Through a special arrangement, presented here for discussion is a summary of a current article from the monthly e-zine, CPGmatters.
The jig is up for counterfeiters of free and high-value coupons.
Most consumer packaged goods marketers will issue coupons bearing a special standardized hologram sometime during the first half of 2012, said Bud Miller, executive director of the Coupon Information Council (CIC).
Holograms are three-dimensional photographic images that are printed on a special foil. Their use on the free and high-value coupons is expected to deter the distribution of unauthorized copies, which has been a nettlesome issue for years. With some individual counterfeit coupons defrauding a company of more than $1 million apiece, holograms are likely to save the industry big money.
"Holograms are the only tool in our toolkit that cannot be easily circumvented by people using business or home office equipment," Mr. Miller noted. "Everything else we've seen either can be replicated, or adjusted to the point where you can't really tell the original from the attempted replica, or it is just too esoteric and people won't notice the difference.
"A hologram is instantly recognizable. All a cashier just has to do is take a look at it. If they know what they are looking for, they will be able to verify that there is the CIC hologram on the coupon as quickly as their eye can see it," he said.

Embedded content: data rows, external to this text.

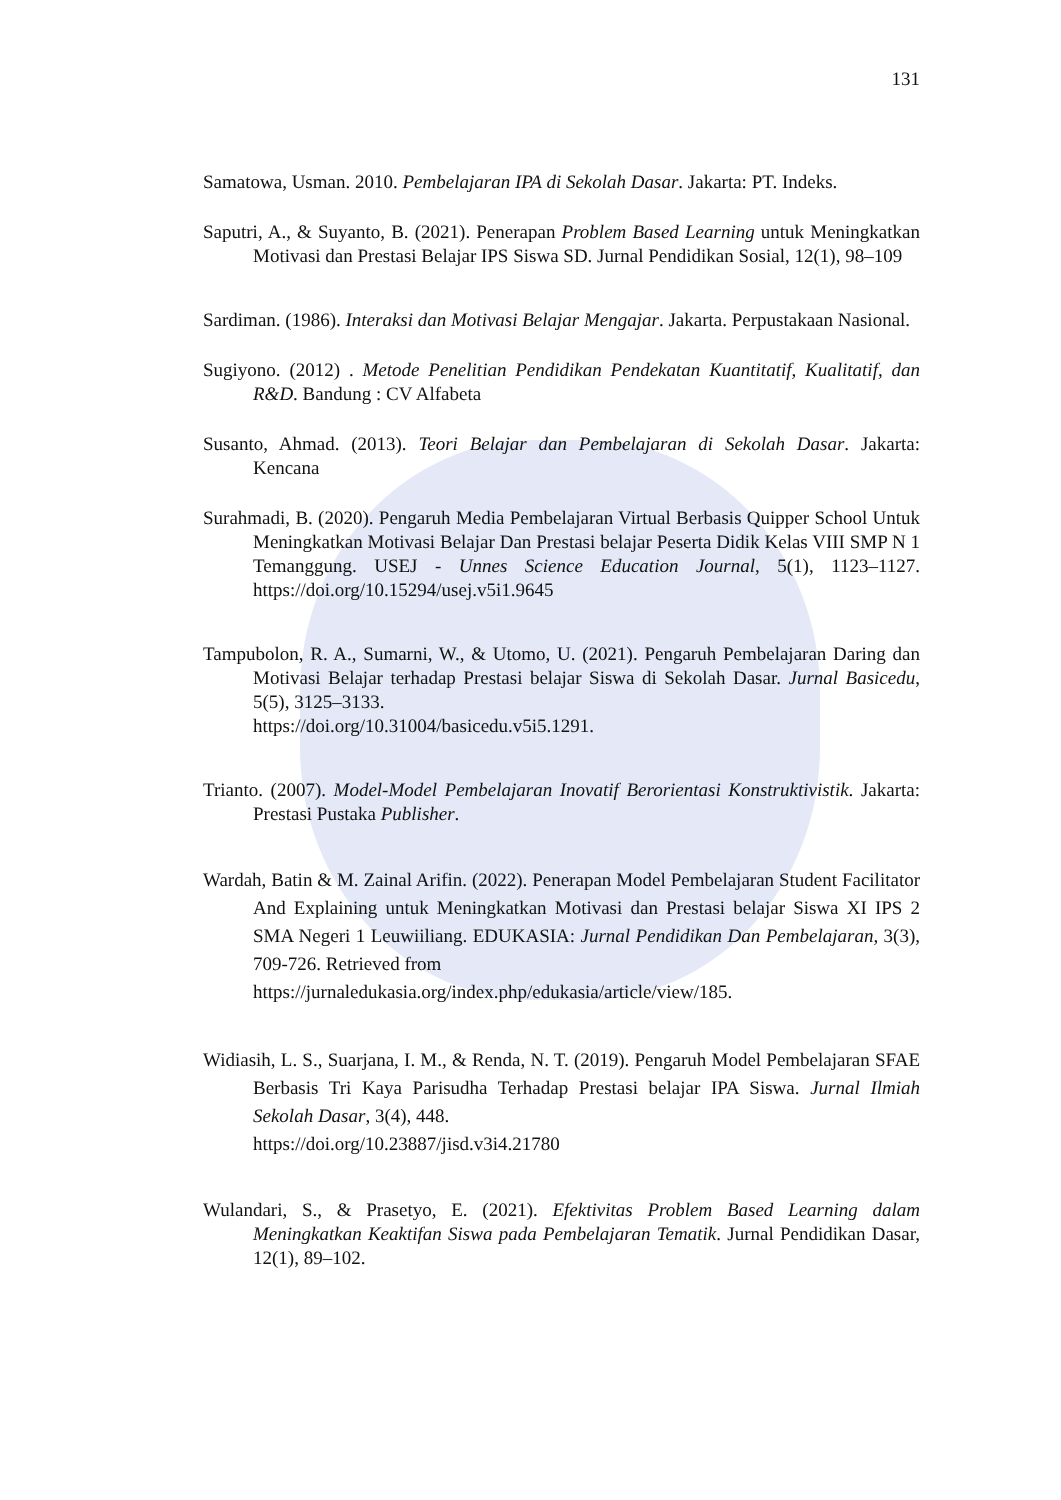131
Samatowa, Usman. 2010. Pembelajaran IPA di Sekolah Dasar. Jakarta: PT. Indeks.
Saputri, A., & Suyanto, B. (2021). Penerapan Problem Based Learning untuk Meningkatkan Motivasi dan Prestasi Belajar IPS Siswa SD. Jurnal Pendidikan Sosial, 12(1), 98–109
Sardiman. (1986). Interaksi dan Motivasi Belajar Mengajar. Jakarta. Perpustakaan Nasional.
Sugiyono. (2012) . Metode Penelitian Pendidikan Pendekatan Kuantitatif, Kualitatif, dan R&D. Bandung : CV Alfabeta
Susanto, Ahmad. (2013). Teori Belajar dan Pembelajaran di Sekolah Dasar. Jakarta: Kencana
Surahmadi, B. (2020). Pengaruh Media Pembelajaran Virtual Berbasis Quipper School Untuk Meningkatkan Motivasi Belajar Dan Prestasi belajar Peserta Didik Kelas VIII SMP N 1 Temanggung. USEJ - Unnes Science Education Journal, 5(1), 1123–1127. https://doi.org/10.15294/usej.v5i1.9645
Tampubolon, R. A., Sumarni, W., & Utomo, U. (2021). Pengaruh Pembelajaran Daring dan Motivasi Belajar terhadap Prestasi belajar Siswa di Sekolah Dasar. Jurnal Basicedu, 5(5), 3125–3133.
https://doi.org/10.31004/basicedu.v5i5.1291.
Trianto. (2007). Model-Model Pembelajaran Inovatif Berorientasi Konstruktivistik. Jakarta: Prestasi Pustaka Publisher.
Wardah, Batin & M. Zainal Arifin. (2022). Penerapan Model Pembelajaran Student Facilitator And Explaining untuk Meningkatkan Motivasi dan Prestasi belajar Siswa XI IPS 2 SMA Negeri 1 Leuwiiliang. EDUKASIA: Jurnal Pendidikan Dan Pembelajaran, 3(3), 709-726. Retrieved from
https://jurnaledukasia.org/index.php/edukasia/article/view/185.
Widiasih, L. S., Suarjana, I. M., & Renda, N. T. (2019). Pengaruh Model Pembelajaran SFAE Berbasis Tri Kaya Parisudha Terhadap Prestasi belajar IPA Siswa. Jurnal Ilmiah Sekolah Dasar, 3(4), 448.
https://doi.org/10.23887/jisd.v3i4.21780
Wulandari, S., & Prasetyo, E. (2021). Efektivitas Problem Based Learning dalam Meningkatkan Keaktifan Siswa pada Pembelajaran Tematik. Jurnal Pendidikan Dasar, 12(1), 89–102.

There is an extra cost to putting the hologram on coupons — some estimate it to be two or three cents each — so it is not cost-effective to use it on every one. Said Mr. Miller, "But when you have very high-value coupons, the exposure can be significant. A single counterfeit — if it gets into a runaway condition — can easily cost a company more than a million dollars. You have to weigh the cost versus the benefits."
A debate ensues on whether the hologram technology should be used on only "high-value" coupons — those that usually represent a more significant reduction of a product's cost than an ordinary coupon.
Retailers are monitoring the hologram development. "This is a leading technology that, while it doesn't have enough penetration in the marketplace yet, it has the potential to be a deterrent against fraud," said Heather Garlich, a spokesperson for the Food Marketing Institute, Arlington, Va. "We'll be watching this technology."